YouTube's recommendation system uses multiple candidate generation sources running in parallel. Each source retrieves a few hundred candidates using different signals (watch history, search history, trending videos, subscriptions). The union of candidates from all sources is sent to a deep ranking network. The system serves over a billion users and must generate candidates in real time.
Pinterest uses PinSage, a graph neural network trained on a bipartite graph of pins and boards. PinSage generates embeddings for over 3 billion pins and retrieves candidates through nearest neighbor search in the embedding space. The system also uses visual similarity and text-based retrieval as additional candidate sources.
Instagram's Explore recommendation system uses a multi-stage funnel. The candidate generation stage retrieves candidates from multiple sources, including account-based and media-based sources. These candidates pass through a three-stage ranking funnel: a distilled model returns the top 150, a lightweight neural network trims to the top 50, and a full deep neural network selects the final 25.
Google's search engine uses a multi-stage retrieval pipeline where BM25 and dense retrieval models generate candidate documents from a web-scale index. These candidates are then re-ranked by more sophisticated models such as BERT-based re-rankers. The candidate generation stage must handle trillions of documents with response times under 200 milliseconds.

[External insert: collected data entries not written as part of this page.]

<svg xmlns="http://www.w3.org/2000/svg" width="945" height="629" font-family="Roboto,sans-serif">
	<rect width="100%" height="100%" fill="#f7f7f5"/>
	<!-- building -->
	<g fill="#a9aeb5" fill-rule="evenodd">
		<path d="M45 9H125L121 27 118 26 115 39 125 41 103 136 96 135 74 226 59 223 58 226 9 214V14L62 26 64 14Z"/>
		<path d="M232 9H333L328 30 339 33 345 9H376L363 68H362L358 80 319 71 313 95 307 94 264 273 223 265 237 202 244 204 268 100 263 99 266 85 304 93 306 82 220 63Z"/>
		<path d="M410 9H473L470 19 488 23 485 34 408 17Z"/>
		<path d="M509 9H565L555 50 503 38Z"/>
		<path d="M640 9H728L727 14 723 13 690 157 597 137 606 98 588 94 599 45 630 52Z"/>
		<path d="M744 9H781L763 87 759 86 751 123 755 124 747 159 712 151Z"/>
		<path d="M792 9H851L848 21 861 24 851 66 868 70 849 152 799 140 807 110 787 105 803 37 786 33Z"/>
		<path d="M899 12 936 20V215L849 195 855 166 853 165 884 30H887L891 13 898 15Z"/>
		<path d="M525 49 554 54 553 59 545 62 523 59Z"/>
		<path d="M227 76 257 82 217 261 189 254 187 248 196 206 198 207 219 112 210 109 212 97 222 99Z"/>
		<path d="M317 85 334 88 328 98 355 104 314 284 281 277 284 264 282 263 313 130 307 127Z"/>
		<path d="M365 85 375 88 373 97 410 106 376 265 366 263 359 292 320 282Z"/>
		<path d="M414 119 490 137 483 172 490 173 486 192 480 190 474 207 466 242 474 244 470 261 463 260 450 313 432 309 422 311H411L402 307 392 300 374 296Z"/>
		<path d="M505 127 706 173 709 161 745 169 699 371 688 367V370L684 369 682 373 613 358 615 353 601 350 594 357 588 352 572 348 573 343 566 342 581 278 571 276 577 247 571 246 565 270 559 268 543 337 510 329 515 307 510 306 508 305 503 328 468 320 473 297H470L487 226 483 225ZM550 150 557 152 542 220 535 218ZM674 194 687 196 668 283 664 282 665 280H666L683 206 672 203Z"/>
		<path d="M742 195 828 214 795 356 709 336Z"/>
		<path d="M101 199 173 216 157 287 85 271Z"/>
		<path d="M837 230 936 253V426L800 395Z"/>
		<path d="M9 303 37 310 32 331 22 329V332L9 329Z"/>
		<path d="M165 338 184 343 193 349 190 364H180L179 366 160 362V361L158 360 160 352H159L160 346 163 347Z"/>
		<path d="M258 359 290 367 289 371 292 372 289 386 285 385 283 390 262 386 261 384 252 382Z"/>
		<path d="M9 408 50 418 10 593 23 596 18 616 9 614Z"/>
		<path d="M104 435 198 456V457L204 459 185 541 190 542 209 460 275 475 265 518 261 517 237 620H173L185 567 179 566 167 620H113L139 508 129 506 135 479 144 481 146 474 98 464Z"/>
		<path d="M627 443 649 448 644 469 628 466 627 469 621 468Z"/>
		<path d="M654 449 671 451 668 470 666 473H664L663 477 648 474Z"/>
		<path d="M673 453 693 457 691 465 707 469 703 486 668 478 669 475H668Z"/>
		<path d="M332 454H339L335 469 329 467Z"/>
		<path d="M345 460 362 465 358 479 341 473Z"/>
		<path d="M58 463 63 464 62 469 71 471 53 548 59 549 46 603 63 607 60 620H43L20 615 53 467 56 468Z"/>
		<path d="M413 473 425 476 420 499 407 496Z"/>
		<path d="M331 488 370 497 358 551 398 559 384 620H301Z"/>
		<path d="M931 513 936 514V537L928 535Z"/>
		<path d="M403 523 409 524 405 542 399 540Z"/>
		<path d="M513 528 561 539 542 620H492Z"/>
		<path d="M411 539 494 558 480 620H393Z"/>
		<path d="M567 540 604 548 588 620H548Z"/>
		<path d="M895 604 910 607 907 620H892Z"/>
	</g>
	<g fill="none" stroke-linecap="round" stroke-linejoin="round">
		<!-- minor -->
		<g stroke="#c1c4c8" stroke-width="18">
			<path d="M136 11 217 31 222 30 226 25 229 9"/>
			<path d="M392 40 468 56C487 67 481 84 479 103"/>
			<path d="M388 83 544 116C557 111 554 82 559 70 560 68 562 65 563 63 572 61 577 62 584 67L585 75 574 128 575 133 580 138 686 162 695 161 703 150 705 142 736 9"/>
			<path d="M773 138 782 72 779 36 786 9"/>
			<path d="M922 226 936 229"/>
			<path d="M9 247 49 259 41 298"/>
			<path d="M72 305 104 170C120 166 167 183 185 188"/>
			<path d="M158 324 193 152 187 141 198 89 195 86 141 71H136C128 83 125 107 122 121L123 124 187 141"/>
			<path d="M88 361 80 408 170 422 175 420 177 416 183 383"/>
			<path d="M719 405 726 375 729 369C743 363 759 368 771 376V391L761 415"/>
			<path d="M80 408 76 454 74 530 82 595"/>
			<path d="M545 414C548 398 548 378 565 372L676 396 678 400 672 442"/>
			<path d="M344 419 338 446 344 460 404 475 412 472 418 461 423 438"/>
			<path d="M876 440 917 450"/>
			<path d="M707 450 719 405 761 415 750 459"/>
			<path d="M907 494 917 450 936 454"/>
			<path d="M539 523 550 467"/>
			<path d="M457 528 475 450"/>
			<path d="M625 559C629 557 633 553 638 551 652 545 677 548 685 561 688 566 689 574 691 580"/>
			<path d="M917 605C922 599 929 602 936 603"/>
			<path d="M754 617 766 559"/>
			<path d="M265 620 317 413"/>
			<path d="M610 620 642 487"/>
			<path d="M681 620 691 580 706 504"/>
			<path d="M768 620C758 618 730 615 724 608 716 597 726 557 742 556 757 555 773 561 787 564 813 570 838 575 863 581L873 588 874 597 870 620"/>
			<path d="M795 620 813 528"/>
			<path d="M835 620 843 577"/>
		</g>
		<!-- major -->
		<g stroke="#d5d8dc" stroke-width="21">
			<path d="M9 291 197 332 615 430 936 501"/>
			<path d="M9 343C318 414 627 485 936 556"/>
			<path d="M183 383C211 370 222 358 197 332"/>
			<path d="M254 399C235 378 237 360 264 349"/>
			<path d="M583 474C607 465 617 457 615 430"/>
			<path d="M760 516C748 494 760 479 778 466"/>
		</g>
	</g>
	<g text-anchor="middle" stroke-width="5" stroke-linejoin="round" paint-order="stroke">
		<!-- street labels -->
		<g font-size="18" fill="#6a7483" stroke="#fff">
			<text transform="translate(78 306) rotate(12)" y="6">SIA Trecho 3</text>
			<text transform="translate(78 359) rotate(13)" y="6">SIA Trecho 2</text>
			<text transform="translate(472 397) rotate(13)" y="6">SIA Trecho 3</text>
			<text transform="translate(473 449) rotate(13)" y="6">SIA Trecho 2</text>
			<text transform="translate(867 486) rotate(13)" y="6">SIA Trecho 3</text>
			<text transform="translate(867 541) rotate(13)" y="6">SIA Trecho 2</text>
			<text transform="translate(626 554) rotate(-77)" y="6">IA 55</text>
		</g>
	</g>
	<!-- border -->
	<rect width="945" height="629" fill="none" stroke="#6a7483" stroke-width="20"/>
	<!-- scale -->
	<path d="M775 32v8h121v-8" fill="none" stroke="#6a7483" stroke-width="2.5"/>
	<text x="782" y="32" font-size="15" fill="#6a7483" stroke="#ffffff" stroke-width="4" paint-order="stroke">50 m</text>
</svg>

| Approach | Speed | Cold start handling | Serendipity | Feature requirements | Typical scale |
|---|---|---|---|---|---|
| Content-based filtering | Fast | Good (uses item features) | Low | High (needs item metadata) | Small to medium |
| User-based collaborative filtering | Moderate | Poor (needs user history) | Moderate | Low | Small to medium |
| Item-based collaborative filtering | Moderate | Poor (needs item history) | Moderate | Low | Medium |
| Matrix factorization | Fast (after training) | Poor | Moderate | Low | Medium to large |
| Two-tower deep model | Very fast (at serving) | Moderate (can use content features) | Moderate | Flexible | Very large (billions) |
| Graph neural networks | Fast (after training) | Moderate | High | Needs graph structure | Very large (billions) |
| BM25 (sparse retrieval) | Very fast | Good (uses text features) | Low | Text required | Very large (trillions) |
| Dense retrieval | Fast | Moderate | Moderate | Text or features required | Large |
Use multiple retrieval sources. Combine collaborative, content-based, and popularity-based sources to improve recall and diversity. Most production systems run several candidate generators in parallel and merge their outputs.
Optimize for recall, not precision. At the candidate generation stage, missing a relevant item is worse than including an irrelevant one. The ranking stage will filter out irrelevant candidates.

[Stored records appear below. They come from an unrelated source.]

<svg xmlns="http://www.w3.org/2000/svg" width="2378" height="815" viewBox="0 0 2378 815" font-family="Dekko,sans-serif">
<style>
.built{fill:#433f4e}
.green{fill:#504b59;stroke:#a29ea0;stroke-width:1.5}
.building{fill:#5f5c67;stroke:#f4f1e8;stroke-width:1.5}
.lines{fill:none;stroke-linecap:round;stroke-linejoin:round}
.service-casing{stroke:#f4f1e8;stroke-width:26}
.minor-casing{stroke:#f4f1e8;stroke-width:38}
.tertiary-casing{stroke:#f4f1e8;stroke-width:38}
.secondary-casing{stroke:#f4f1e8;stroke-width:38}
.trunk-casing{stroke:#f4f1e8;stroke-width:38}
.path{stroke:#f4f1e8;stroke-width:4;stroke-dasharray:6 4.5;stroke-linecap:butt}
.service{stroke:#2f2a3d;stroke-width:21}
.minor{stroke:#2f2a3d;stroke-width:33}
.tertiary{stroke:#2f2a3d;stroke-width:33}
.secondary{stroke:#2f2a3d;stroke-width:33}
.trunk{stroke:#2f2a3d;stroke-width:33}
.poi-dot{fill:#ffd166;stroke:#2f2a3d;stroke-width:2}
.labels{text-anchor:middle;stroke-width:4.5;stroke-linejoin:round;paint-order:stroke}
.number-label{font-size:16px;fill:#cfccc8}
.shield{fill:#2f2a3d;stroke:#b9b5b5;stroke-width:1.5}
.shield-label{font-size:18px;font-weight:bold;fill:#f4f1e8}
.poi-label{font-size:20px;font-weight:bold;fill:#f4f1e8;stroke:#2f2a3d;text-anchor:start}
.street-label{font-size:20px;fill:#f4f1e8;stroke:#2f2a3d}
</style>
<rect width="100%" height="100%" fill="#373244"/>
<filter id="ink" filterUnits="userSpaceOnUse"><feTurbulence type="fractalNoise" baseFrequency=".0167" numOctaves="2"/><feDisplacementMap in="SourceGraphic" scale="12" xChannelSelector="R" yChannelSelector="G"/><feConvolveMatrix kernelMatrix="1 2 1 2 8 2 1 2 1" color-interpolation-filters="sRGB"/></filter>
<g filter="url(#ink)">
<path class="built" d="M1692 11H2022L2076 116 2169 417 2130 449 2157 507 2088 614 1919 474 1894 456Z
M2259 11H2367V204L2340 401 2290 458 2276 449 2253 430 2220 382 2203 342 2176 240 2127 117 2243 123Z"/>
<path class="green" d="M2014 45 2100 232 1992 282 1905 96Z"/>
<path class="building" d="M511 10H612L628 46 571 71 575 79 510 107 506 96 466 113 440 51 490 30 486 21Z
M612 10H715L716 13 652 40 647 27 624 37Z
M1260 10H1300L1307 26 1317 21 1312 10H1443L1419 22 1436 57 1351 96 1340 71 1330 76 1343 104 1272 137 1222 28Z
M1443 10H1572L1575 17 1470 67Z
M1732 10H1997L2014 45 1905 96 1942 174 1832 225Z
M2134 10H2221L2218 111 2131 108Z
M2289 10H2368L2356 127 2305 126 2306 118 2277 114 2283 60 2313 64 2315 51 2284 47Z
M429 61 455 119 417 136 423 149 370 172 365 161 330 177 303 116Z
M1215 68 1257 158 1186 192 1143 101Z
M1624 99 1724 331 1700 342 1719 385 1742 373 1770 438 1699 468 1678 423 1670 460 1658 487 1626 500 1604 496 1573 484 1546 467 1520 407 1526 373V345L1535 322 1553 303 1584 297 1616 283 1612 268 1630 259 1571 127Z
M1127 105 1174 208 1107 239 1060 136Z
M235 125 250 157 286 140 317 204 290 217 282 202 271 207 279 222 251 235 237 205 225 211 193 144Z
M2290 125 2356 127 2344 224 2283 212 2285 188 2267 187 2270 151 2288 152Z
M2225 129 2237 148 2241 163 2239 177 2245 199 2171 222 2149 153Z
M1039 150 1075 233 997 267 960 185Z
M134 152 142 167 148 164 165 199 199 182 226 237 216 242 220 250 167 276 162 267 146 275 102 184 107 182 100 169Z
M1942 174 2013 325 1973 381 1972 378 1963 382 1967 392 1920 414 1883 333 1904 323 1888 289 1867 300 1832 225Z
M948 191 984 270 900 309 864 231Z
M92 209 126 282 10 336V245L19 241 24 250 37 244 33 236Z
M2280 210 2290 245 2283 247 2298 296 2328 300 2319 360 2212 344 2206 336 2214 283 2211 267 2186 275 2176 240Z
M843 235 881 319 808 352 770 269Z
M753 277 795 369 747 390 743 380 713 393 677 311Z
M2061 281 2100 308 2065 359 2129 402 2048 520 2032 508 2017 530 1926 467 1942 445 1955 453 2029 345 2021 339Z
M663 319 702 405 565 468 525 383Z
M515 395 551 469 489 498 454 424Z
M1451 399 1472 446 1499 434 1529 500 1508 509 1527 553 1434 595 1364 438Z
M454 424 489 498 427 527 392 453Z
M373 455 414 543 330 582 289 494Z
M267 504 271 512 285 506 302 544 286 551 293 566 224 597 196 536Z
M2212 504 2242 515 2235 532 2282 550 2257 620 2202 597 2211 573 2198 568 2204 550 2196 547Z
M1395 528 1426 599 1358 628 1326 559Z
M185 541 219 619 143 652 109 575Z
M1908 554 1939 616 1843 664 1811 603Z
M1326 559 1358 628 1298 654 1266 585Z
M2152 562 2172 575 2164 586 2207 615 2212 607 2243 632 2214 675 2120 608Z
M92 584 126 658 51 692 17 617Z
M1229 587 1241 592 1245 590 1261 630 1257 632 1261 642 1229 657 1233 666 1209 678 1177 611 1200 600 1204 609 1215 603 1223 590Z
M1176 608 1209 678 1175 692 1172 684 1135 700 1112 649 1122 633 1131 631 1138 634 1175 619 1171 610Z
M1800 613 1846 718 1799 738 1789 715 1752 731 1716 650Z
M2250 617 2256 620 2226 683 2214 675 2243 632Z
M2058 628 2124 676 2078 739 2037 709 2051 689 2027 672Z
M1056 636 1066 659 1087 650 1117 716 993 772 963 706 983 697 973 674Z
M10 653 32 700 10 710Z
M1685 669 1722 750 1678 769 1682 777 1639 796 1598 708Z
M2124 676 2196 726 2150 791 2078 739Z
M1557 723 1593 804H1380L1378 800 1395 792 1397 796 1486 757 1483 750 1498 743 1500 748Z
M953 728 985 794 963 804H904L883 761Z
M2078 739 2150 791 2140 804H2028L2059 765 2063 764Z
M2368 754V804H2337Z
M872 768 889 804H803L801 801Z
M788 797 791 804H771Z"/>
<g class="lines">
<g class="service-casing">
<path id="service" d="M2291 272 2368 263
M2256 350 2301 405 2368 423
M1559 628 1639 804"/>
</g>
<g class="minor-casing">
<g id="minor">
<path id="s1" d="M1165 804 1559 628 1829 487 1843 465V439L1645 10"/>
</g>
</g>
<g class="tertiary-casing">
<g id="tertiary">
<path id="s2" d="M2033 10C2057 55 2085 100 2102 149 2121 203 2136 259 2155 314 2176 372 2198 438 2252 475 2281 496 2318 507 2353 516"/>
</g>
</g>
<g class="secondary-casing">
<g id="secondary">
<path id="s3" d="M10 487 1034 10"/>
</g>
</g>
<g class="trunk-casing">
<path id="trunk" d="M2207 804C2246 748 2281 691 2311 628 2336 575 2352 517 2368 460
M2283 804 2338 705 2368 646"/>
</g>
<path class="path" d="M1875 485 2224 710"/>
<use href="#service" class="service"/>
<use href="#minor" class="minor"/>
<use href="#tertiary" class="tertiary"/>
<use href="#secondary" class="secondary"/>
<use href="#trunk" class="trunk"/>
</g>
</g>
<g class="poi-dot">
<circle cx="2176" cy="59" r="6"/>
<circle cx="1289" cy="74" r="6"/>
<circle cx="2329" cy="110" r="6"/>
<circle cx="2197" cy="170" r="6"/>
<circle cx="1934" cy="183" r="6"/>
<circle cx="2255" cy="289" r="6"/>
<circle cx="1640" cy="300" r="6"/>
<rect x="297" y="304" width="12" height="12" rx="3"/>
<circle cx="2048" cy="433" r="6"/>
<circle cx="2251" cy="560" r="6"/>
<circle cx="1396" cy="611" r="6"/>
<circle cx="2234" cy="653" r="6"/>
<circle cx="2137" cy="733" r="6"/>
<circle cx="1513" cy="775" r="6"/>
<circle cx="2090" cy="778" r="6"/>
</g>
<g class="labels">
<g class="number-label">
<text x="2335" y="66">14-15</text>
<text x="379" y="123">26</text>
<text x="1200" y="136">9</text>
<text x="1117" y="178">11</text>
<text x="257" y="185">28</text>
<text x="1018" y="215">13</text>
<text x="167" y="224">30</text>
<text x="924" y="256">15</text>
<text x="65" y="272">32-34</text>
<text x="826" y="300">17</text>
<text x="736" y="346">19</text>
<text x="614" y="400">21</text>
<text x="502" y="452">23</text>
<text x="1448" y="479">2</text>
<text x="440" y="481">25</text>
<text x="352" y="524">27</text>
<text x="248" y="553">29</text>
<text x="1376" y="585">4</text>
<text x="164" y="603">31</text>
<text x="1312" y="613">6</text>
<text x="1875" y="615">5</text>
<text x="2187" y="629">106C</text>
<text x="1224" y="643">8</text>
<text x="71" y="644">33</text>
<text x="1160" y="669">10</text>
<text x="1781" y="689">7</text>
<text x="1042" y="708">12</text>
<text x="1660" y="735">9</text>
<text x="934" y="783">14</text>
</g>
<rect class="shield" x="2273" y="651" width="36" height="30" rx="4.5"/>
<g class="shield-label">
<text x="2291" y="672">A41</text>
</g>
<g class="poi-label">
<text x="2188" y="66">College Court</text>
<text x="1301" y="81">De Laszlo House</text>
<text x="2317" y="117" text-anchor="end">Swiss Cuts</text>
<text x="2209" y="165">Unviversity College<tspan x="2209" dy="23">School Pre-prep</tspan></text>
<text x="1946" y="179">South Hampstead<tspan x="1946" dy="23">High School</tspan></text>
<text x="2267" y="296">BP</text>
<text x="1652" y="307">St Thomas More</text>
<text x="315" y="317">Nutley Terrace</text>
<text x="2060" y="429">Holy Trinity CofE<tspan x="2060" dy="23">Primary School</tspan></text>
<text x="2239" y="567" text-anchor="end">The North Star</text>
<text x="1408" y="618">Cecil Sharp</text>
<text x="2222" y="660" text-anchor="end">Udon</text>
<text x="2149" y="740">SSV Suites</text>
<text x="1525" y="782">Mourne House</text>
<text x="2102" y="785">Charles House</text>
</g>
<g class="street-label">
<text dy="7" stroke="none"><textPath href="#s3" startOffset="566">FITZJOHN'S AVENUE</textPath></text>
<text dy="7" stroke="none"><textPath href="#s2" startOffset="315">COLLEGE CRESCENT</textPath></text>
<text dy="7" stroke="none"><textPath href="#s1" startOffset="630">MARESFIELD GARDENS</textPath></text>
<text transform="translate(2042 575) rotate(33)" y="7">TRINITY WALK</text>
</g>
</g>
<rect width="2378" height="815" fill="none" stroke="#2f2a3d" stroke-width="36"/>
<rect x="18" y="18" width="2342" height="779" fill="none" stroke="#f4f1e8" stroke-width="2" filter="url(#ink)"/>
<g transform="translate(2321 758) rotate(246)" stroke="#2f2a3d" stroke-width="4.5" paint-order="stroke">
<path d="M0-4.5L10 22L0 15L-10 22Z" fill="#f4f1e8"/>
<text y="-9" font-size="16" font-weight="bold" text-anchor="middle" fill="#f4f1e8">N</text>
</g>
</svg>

Monitor catalog coverage. If the candidate generation stage consistently retrieves only popular items, the system will develop a popularity bias. Track the fraction of the catalog that appears in recommendations.
Tune ANN parameters carefully. The number of probes, the number of clusters, and the number of retrieved neighbors all affect the recall-latency trade-off. Use offline benchmarks to find the right operating point.
Handle cold start explicitly. Have fallback strategies for new users and new items. Blending content-based and popularity-based signals helps when interaction data is sparse.
Keep serving latency low. Candidate generation should complete in single-digit milliseconds for real-time applications. Precompute item embeddings, use efficient ANN indexes, and batch requests where possible.
Update embeddings regularly. User preferences and item relevance change over time. Re-train models and rebuild ANN indexes on a regular schedule (daily or more frequently for rapidly changing catalogs).